The Inner Sea Excerpt

The Inner Sea

Excerpt

1

The world entire was in the hands of the
victorious Romans.They possessed the earth
and the seas and …were not satisfied. Their
keels, weighed down with heavy cargoes,
ploughed furrows in the waves. If there was
afar some hidden gulf, some unknown
continent, which dared to export gold, it was
an enemy and the Fates prepared murderous
wars for the conquest of new treasures .…
Here the Numidians, there the Seres, wove
for the Roman new fleeces, and for him the
Arab tribes plundered their steppes.

From the Satyricon of Petronius
Roman satirist in the time of Nero

Tarraco, Province of Hither Spain, April

The Inner Sea

The Inner SeaIn April the winds that froth the sea gave way to useful breezes and shipping resumed on the Inner Sea with thousands of vessels moving over the water, including one square-rigged merchanter docking at Tarraco.

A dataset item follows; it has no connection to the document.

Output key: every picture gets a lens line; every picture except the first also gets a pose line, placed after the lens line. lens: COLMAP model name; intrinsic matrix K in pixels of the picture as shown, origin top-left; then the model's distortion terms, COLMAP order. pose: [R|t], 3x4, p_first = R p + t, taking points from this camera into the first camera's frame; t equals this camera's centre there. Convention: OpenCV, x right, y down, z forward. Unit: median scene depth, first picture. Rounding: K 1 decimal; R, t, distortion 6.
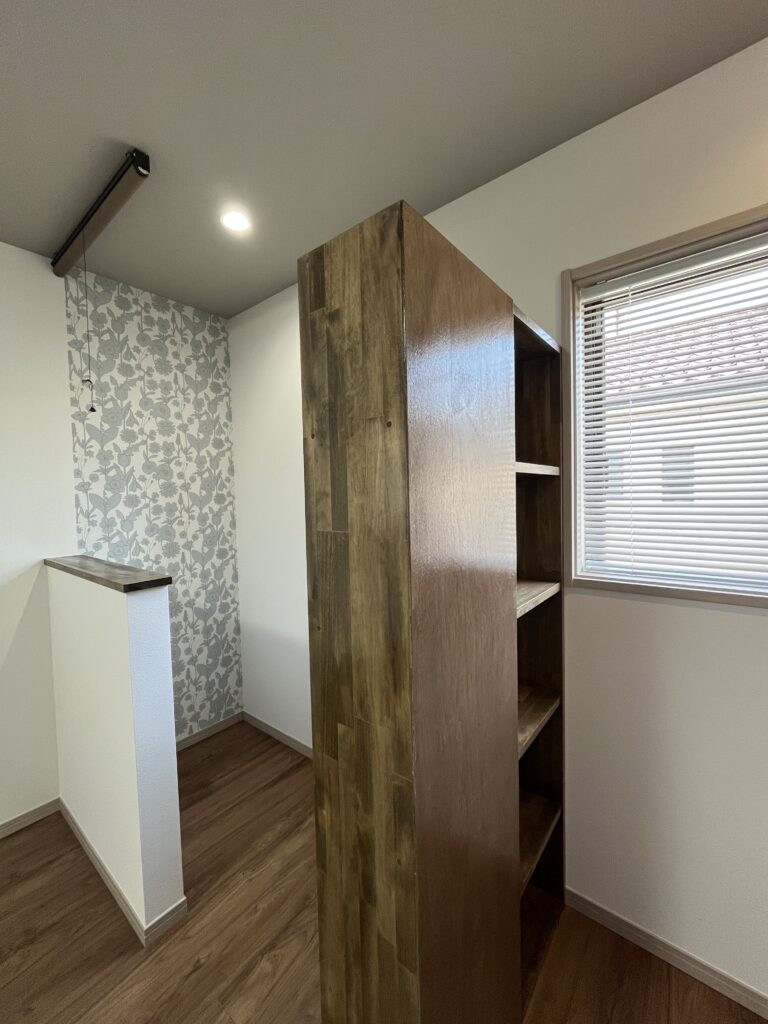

A single passenger lingered onboard, a compact, clean-shaven fellow steady on his feet who, being Greek — or as his mother once put it, “Your father was from Delos, I think.” — loved the smack and smell of almost any harbor.

Carrying a small burlap bag, he stepped easily onto the dock and into a clamor of voices; from there he scanned the crowd for a porter. These days, slaves were in short supply and greatly outnumbered by freedmen like himself. You needed war to get slaves, and for a generation there’d been no great conflicts, not since the Jewish war in the east when thousands of captives from Jerusalem, roped together by the neck, had come on the market.

The Greek spotted a porter others had shunned, a boy already wearing the collar of a runaway slave. “Down on the end,” he called to the boy, pointing to the goods he’d left on board. “Iron bars. They’ll be heavy. Bags of millet. Meet me on shore.”

The boy raised his eyes briefly, and Zenion remembered the day he himself had been sold to Spain.

To Spain! Seven of his master’s boys waiting that day to take their turns on the block in Rome had all feared Spain the most. It meant the mines. You’d work a few years and die, nothing between your first day’s labor and your last’s. When the order had come to peel off his clothes and mount the block, he’d called out his name and history elaborately in flawless Greek, the one thing that might save him. The inspector looked into his mouth, checked his genitals and anus for sores, chalked his ankles. a dealer bid his price in ever-increasing numbers until a Spanish agent bought him as a tutor.